As part of the conversion to COGs, the offset has been applied to some of the Items. To determine if the offset has been applied
to the COGs or not, examine the asset of interest. The raster:bands
field has fields for both scale
and offset
. If the
offset
is anything other than 0, then it should be applied after the scale factor to correct the data.
- Most of the scenes crossing the antimeridian are excluded from the Catalog. This issue has been resolved in the stactools-sentinel2 package by splitting polygons crossing the antimeridian. The historical scenes will be indexed in the coming months.
- There are some missing Items from the Catalog because currently the L1 and L2 data are ingested together and in some cases there is no available L1 data which causes the ingest to fail. The causes for this are being explored and we will likely move to ingesting the L2 data regardless if L1 is available or not.
The Sentinel-2 Collection 1 L2A (sentinel-2-c1-l2a) is intended to eventually replace the other Sentinel-2 L2A collection (sentinel-2-l2a).
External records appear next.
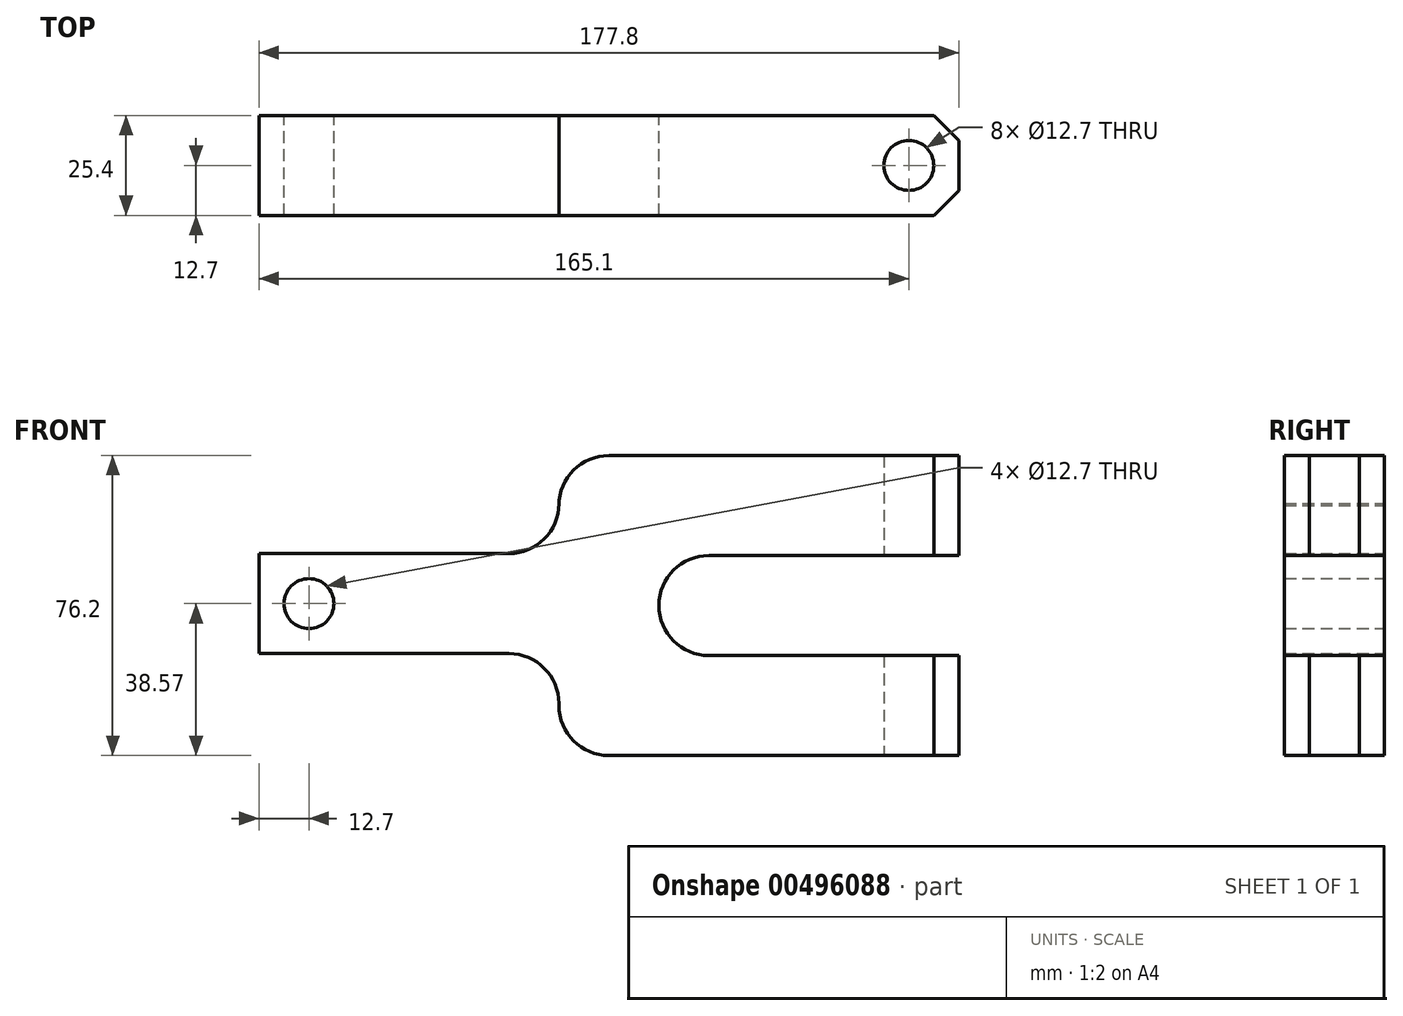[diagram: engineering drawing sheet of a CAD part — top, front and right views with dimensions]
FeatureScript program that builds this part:
annotation { "Feature Type Name" : "Feature", "Feature Type Description" : "" }
export const myFeature = defineFeature(function(context is Context, id is Id, definition is map)
    precondition{}
    {
        {
            var Q0;
            Q0=qCreatedBy(makeId("Front.planeOp"),FACE);
            var sketch = newSketch(context, id + "F0", { "sketchPlane" : qUnion([Q0])});
            skLineSegment(sketch, "E0.bottom", {"start": v(-50.8, 12.7) * mm, "end": v(12.7, 12.7) * mm});
            skLineSegment(sketch, "E0.top", {"start": v(-50.8, -12.7) * mm, "end": v(12.7, -12.7) * mm});
            skLineSegment(sketch, "E0.left", {"start": v(-50.8, 12.7) * mm, "end": v(-50.8, -12.7) * mm});
            skLineSegment(sketch, "E0.right", {"start": v(50.8, -0.47) * mm, "end": v(50.8, -0.47) * mm});
            skPoint(sketch, "E0.middle", {"position": v(0, 0) * mm});
            skLineSegment(sketch, "E1.bottom", {"start": v(127, 12.23) * mm, "end": v(63.5, 12.23) * mm});
            skLineSegment(sketch, "E1.top", {"start": v(127, 37.63) * mm, "end": v(38.1, 37.63) * mm});
            skLineSegment(sketch, "E1.left", {"start": v(127, 12.23) * mm, "end": v(127, 37.63) * mm});
            skLineSegment(sketch, "E1.right", {"start": v(25.4, 24.93) * mm, "end": v(25.4, 25.4) * mm});
            skPoint(sketch, "E1.middle", {"position": v(76.2, 24.93) * mm});
            skLineSegment(sketch, "E2.bottom", {"start": v(127, -38.57) * mm, "end": v(38.1, -38.57) * mm});
            skLineSegment(sketch, "E2.top", {"start": v(127, -13.17) * mm, "end": v(63.5, -13.17) * mm});
            skLineSegment(sketch, "E2.left", {"start": v(127, -38.57) * mm, "end": v(127, -13.17) * mm});
            skLineSegment(sketch, "E2.right", {"start": v(25.4, -25.87) * mm, "end": v(25.4, -25.4) * mm});
            skPoint(sketch, "E2.middle", {"position": v(76.2, -25.87) * mm});
            skPoint(sketch, "E3.newPointA", {"position": v(50.8, 12.7) * mm});
            skPoint(sketch, "E3.newPointB", {"position": v(25.4, 12.57) * mm});
            skArc(sketch, "E3.filletArc", {"start": v(12.7, 12.7) * mm, "mid": v(21.68, 16.42) * mm, "end": v(25.4, 25.4) * mm});
            skPoint(sketch, "E4.visualSharp", {"position": v(25.4, 37.63) * mm});
            skArc(sketch, "E4.filletArc", {"start": v(38.1, 37.63) * mm, "mid": v(29.12, 33.91) * mm, "end": v(25.4, 24.93) * mm});
            skPoint(sketch, "E5.newPointA", {"position": v(50.8, -12.7) * mm});
            skPoint(sketch, "E5.newPointB", {"position": v(25.4, -13.17) * mm});
            skArc(sketch, "E5.filletArc", {"start": v(25.4, -25.4) * mm, "mid": v(21.68, -16.42) * mm, "end": v(12.7, -12.7) * mm});
            skPoint(sketch, "E6.visualSharp", {"position": v(25.4, -38.57) * mm});
            skArc(sketch, "E6.filletArc", {"start": v(25.4, -25.87) * mm, "mid": v(29.12, -34.85) * mm, "end": v(38.1, -38.57) * mm});
            skPoint(sketch, "E7.newPointA", {"position": v(25.4, 12.23) * mm});
            skArc(sketch, "E7.filletArc", {"start": v(63.5, 12.23) * mm, "mid": v(54.52, 8.51) * mm, "end": v(50.8, -0.47) * mm});
            skArc(sketch, "E8.filletArc", {"start": v(50.8, -0.47) * mm, "mid": v(54.52, -9.45) * mm, "end": v(63.5, -13.17) * mm});
            skCircle(sketch, "E9", {"center": v(-38.1, 0) * mm, "radius": 6.35 * mm});
            skSolve(sketch);
        }
        {
            var Q0;
            Q0=makeQuery(id+"F0.imprint","IMPRINT",FACE,{"disambiguationData":[TD([[makeQuery(id+"F0.imprint","IMPRINT",EDGE,{"derivedFrom":sQuery(id+"F0.wireOp",EDGE,"E0.bottom")}),-1.0]])]});
            extrude(context, id + "F1", {"entities" : qUnion([Q0]), "depth" : 25.4 * mm});
        }
        {
            var Q0;
            Q0=makeQuery(id+"F1.opExtrude","SWEPT_FACE",FACE,{"disambiguationData":[OSD([sQuery(id+"F0.wireOp",EDGE,"E2.bottom")])]});
            var sketch = newSketch(context, id + "F2", { "sketchPlane" : qUnion([Q0])});
            skCircle(sketch, "E10", {"center": v(114.3, 12.7) * mm, "radius": 6.35 * mm});
            skSolve(sketch);
        }
        {
            var Q0;
            Q0=sQuery(id+"F2.wireOp",VERTEX,"E10.center");
            var Q1;
            Q1=makeQuery(id+"F1.opExtrude","SWEPT_BODY",BODY,{"disambiguationData":[OSD([sQuery(id+"F0.wireOp",EDGE,"E0.bottom"),sQuery(id+"F0.wireOp",EDGE,"E0.top"),sQuery(id+"F0.wireOp",EDGE,"E0.left"),sQuery(id+"F0.wireOp",EDGE,"E1.bottom"),sQuery(id+"F0.wireOp",EDGE,"E1.top"),sQuery(id+"F0.wireOp",EDGE,"E1.left"),sQuery(id+"F0.wireOp",EDGE,"E1.right"),sQuery(id+"F0.wireOp",EDGE,"E2.bottom"),sQuery(id+"F0.wireOp",EDGE,"E2.top"),sQuery(id+"F0.wireOp",EDGE,"E2.left"),sQuery(id+"F0.wireOp",EDGE,"E2.right"),sQuery(id+"F0.wireOp",EDGE,"E3.filletArc"),sQuery(id+"F0.wireOp",EDGE,"E4.filletArc"),sQuery(id+"F0.wireOp",EDGE,"E5.filletArc"),sQuery(id+"F0.wireOp",EDGE,"E6.filletArc"),sQuery(id+"F0.wireOp",EDGE,"E7.filletArc"),sQuery(id+"F0.wireOp",EDGE,"E8.filletArc"),sQuery(id+"F0.wireOp",EDGE,"E9")])]});
            hole(context, id + "F3", {"style" : HoleStyle.SIMPLE, "endStyle" : HoleEndStyle.THROUGH, "holeDiameter" : 12.7 * mm, "isTappedThrough" : true, "tappedDepth" : 12.7 * mm, "tapClearance" : 3, "locations" : qUnion([Q0]), "scope" : qUnion([Q1])});
        }
        {
            var Q0;
            Q0=makeQuery(id+"F1.opExtrude","CAP_EDGE",EDGE,{"disambiguationData":[OSD([sQuery(id+"F0.wireOp",EDGE,"E2.left")])],"isStart":false});
            var Q1;
            Q1=makeQuery(id+"F1.opExtrude","CAP_EDGE",EDGE,{"disambiguationData":[OSD([sQuery(id+"F0.wireOp",EDGE,"E2.left")])],"isStart":true});
            var Q2;
            Q2=makeQuery(id+"F1.opExtrude","CAP_EDGE",EDGE,{"disambiguationData":[OSD([sQuery(id+"F0.wireOp",EDGE,"E1.left")])],"isStart":false});
            var Q3;
            Q3=makeQuery(id+"F1.opExtrude","CAP_EDGE",EDGE,{"disambiguationData":[OSD([sQuery(id+"F0.wireOp",EDGE,"E1.left")])],"isStart":true});
            chamfer(context, id + "F4", {"entities" : qUnion([Q0, Q1, Q2, Q3]), "width" : 6.35 * mm, "tangentPropagation" : true});
        }
    });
Items in this collection only contain assets referring to COGs of data processed to at least baseline 5.0. However, as of April 2024, the ESA reprocessing of the entire archive to baseline 5.0 is incomplete, so the time periods of Nov 2016 to Nov 2019 and 2022 are missing. It is unknown when this process will be completed.
The Earth Search API is made available as a best effort by Element 84. While it is not possible for the public to aid in the operation of the pipeline, the creation of the STAC metadata uses repos from the open-source stactools-packages organization. PRs are welcome to these repositories which may eventually make their way into Earth Search depending on their backwards compatability.
The best way to contribute is to provide feedback via issues in this repository.
- Earth Search STAC API v1 released.